Batoniki śniadaniowe (z orzechami i wafelkiem)
Ostatnio szaleję na punkcie wszelkich batoników typu musli czy crunchy. Przetestowałam już chyba wszystkie na rynku, mam swoje hity, ale... zawsze jest jakieś 'ale'. A to za słodkie, z za małą ilością orzechów, a to suszone owoce w składzie ;)
Nie pozostało nic innego, jak zrobić domowe, czyli z tym, co lubię najbardziej. W moich batonikach składników jest niewiele, ale za to te najulubieńsze. Wyszły nie za słodkie, mega orzechowe, z czekoladową nutą. Bez żadnego 'ale' :)
Polecam więc przygotowanie domowych batoników. Waszych ulubionych :)
Składniki
inspiracja batonikami Nigelli Lawson
- 400 ml mleka skondensowanego (słodzonego, pełnotłustego)
- 250 g płatków owsianych (zwykłych)
- 150 g orzechów ziemnych
- 50 g słonecznika łuskanego
- 100 g wafelka czekoladowego (u mnie mix Princessy i Prince Polo)
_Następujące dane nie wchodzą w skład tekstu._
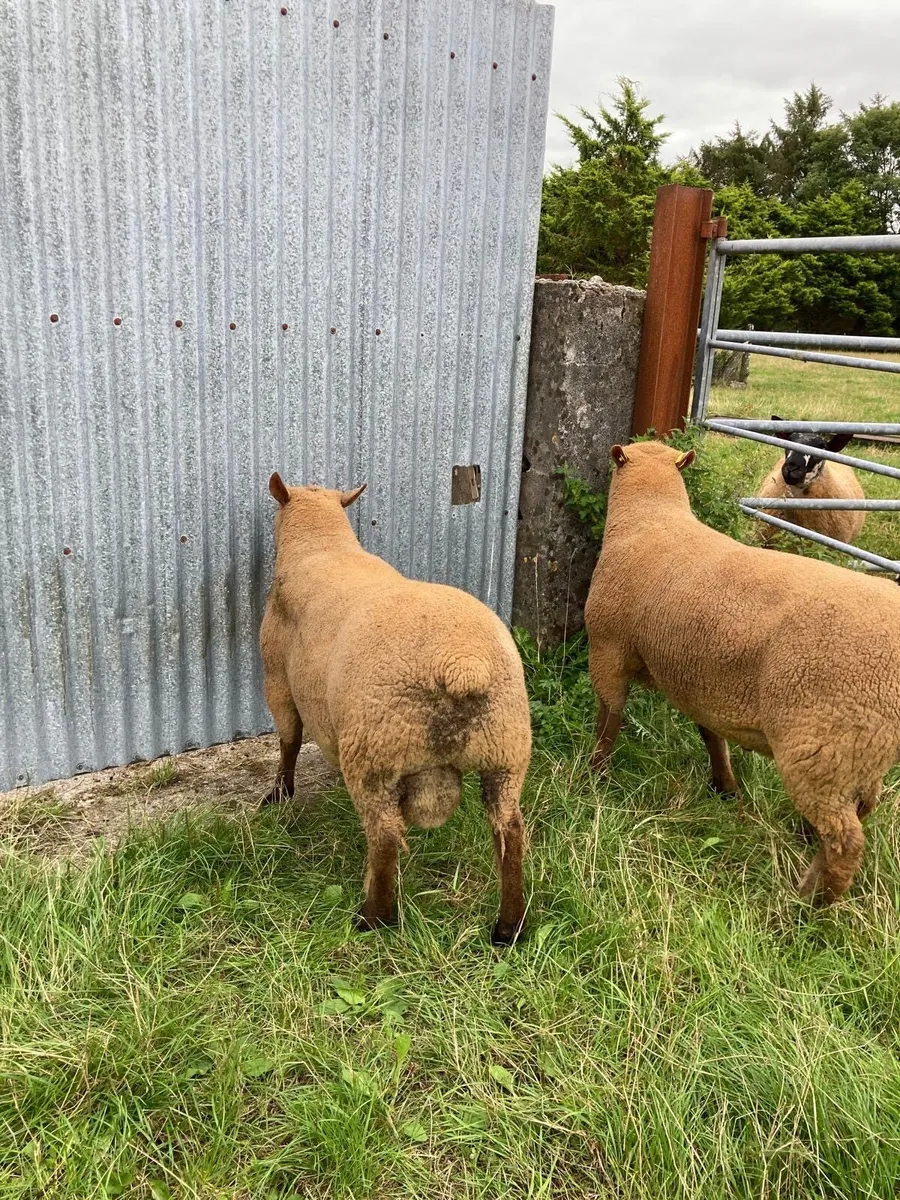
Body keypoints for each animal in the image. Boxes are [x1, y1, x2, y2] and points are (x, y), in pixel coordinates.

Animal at [259, 474, 532, 944]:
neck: (322, 545)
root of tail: (462, 664)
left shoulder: (277, 677)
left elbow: (289, 740)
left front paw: (279, 794)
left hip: (376, 752)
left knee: (384, 837)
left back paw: (374, 918)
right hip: (506, 750)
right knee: (509, 833)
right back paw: (507, 928)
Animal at [584, 439, 900, 903]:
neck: (651, 518)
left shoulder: (607, 648)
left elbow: (609, 718)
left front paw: (595, 777)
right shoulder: (700, 677)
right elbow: (711, 735)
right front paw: (724, 786)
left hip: (822, 746)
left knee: (846, 840)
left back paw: (808, 904)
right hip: (862, 751)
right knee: (858, 813)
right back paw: (807, 859)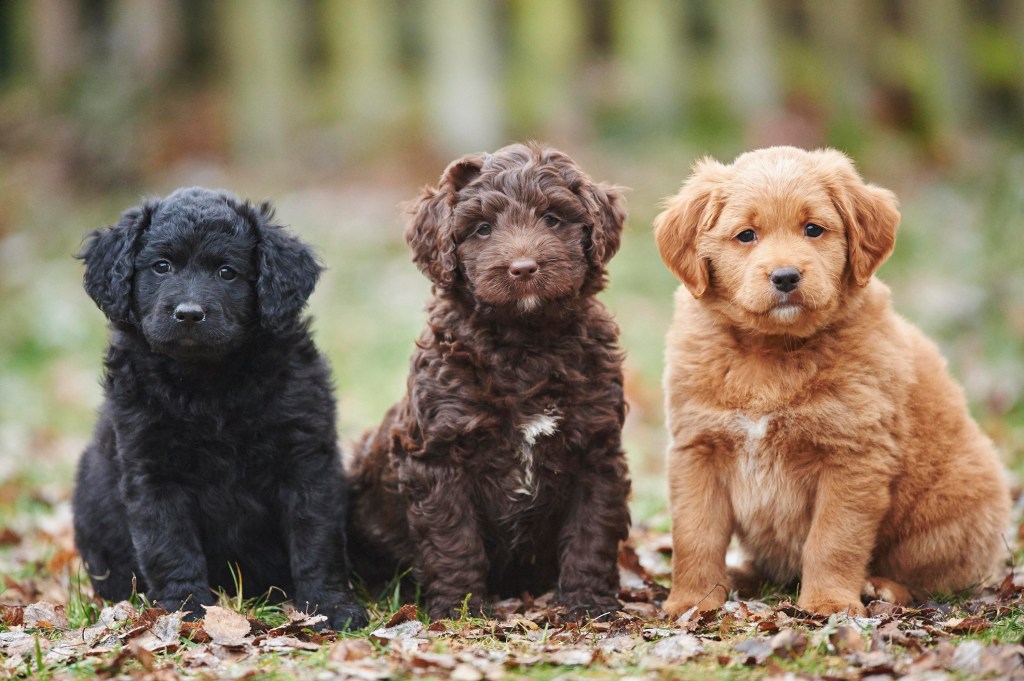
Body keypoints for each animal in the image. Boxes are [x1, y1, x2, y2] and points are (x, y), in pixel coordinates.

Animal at [73, 184, 368, 626]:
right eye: (162, 266)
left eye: (227, 272)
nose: (188, 314)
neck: (208, 384)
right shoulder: (152, 471)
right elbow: (170, 545)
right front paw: (187, 609)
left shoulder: (306, 461)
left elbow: (316, 538)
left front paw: (330, 606)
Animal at [655, 144, 1007, 614]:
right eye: (746, 235)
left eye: (813, 229)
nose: (786, 276)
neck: (770, 352)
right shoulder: (698, 449)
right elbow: (695, 535)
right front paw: (693, 601)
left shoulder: (854, 455)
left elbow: (834, 539)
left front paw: (829, 603)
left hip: (951, 513)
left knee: (931, 579)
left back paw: (882, 587)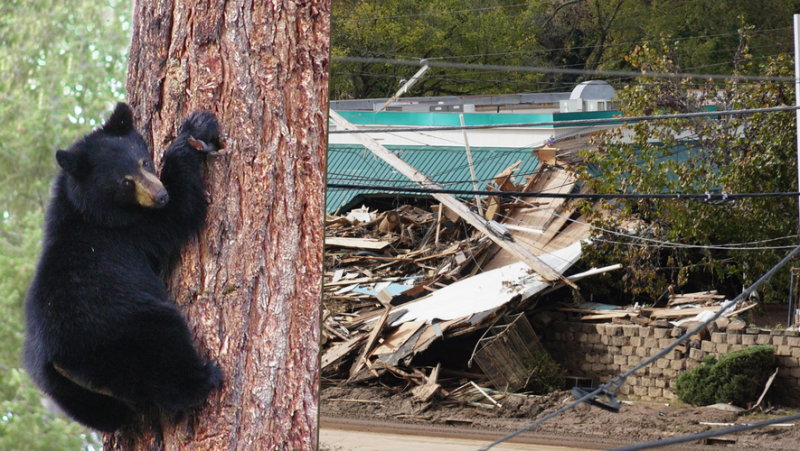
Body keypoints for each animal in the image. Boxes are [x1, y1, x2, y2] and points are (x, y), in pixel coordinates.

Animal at [23, 104, 223, 432]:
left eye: (144, 162)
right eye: (125, 182)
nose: (159, 195)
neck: (82, 209)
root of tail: (60, 362)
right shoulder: (129, 230)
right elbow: (180, 210)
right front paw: (193, 132)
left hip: (62, 390)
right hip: (125, 334)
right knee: (165, 353)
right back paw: (205, 377)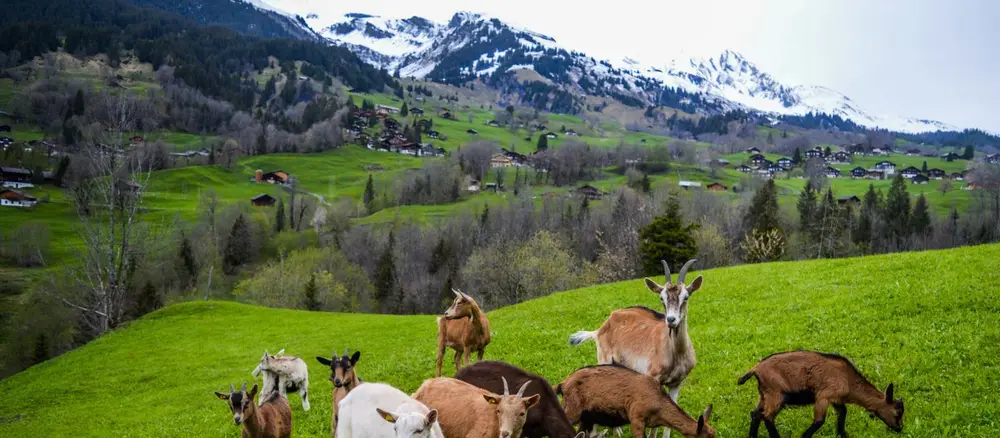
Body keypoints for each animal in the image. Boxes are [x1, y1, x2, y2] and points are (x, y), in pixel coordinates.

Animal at [570, 259, 703, 438]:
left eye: (686, 297)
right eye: (662, 298)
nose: (671, 320)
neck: (675, 355)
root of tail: (600, 329)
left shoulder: (677, 383)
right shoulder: (653, 378)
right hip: (604, 359)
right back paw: (615, 430)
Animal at [738, 350, 904, 438]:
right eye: (897, 413)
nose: (899, 428)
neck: (848, 379)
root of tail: (756, 369)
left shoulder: (837, 399)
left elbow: (843, 414)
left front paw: (842, 435)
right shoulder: (823, 396)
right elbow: (819, 421)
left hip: (764, 393)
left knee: (755, 414)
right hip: (777, 394)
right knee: (767, 416)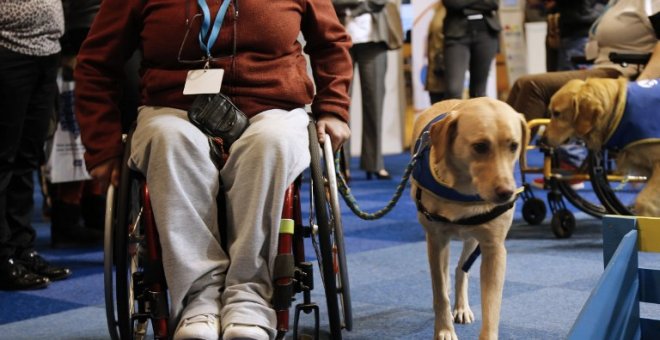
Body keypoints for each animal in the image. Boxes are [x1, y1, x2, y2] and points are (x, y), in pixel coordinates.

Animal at [410, 97, 528, 338]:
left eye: (514, 146)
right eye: (480, 146)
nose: (507, 193)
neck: (463, 192)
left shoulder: (494, 250)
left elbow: (492, 307)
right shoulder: (435, 240)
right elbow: (439, 293)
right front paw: (444, 330)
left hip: (473, 239)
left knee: (460, 269)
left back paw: (462, 306)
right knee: (446, 274)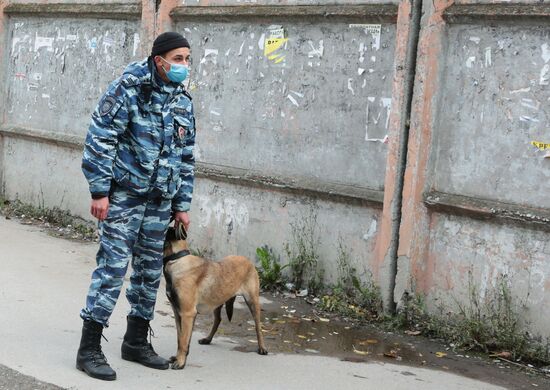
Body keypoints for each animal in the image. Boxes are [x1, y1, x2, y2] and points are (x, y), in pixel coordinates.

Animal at [163, 225, 268, 368]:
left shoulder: (187, 313)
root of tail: (248, 260)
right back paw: (208, 339)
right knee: (218, 320)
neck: (177, 259)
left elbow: (183, 340)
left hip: (252, 301)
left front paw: (180, 362)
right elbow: (181, 338)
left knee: (258, 326)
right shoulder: (178, 313)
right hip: (217, 302)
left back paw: (262, 347)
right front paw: (179, 357)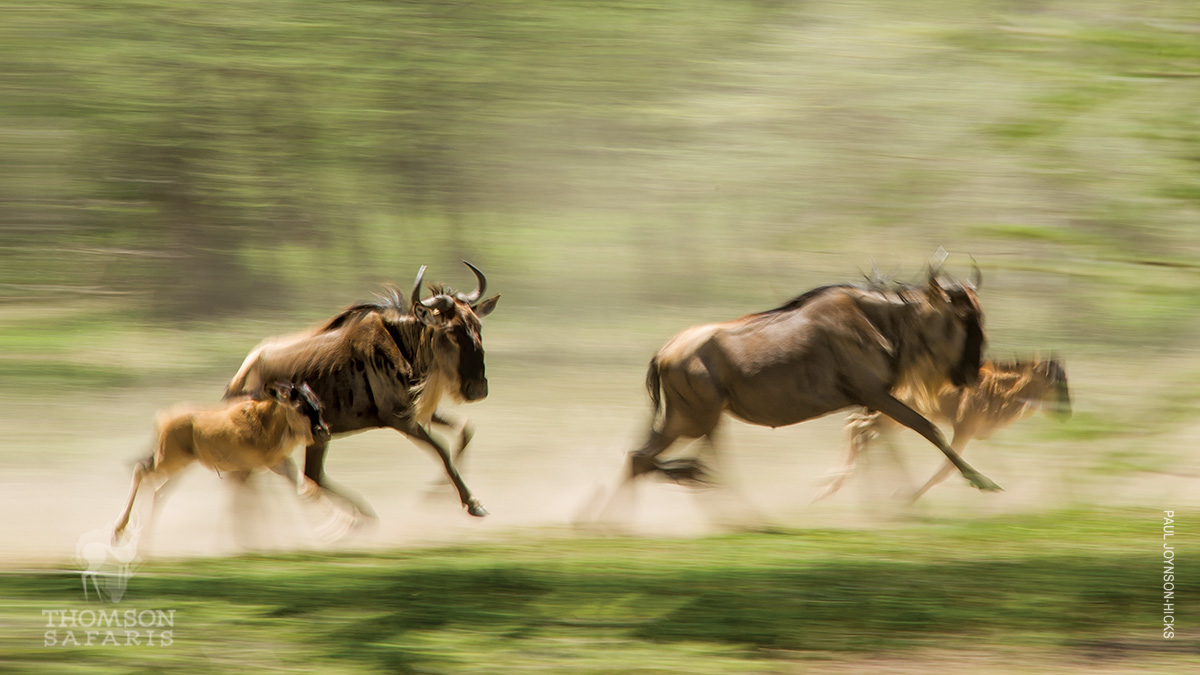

Piekarnik rozgrzewamy do 130 stopni. Mleko podgrzewamy. W dużej misce mieszamy płatki, orzechy, słonecznik i pokrojony w mniejsze kawałki wafelka. Suche składniki zalać ciepłym mlekiem (zapach mleka rozpuszczającego czekoladę z batoników jest obłędny!) i dobrze wymieszać. Masę przełożyć do foremki (kwadratowa o boku 25 cm) wyłożonej papierem do pieczenia i piec przez około godzinę. Po 15-20 minutach od upieczenia pokroić na mniejsze kawałki i studzić na kratce.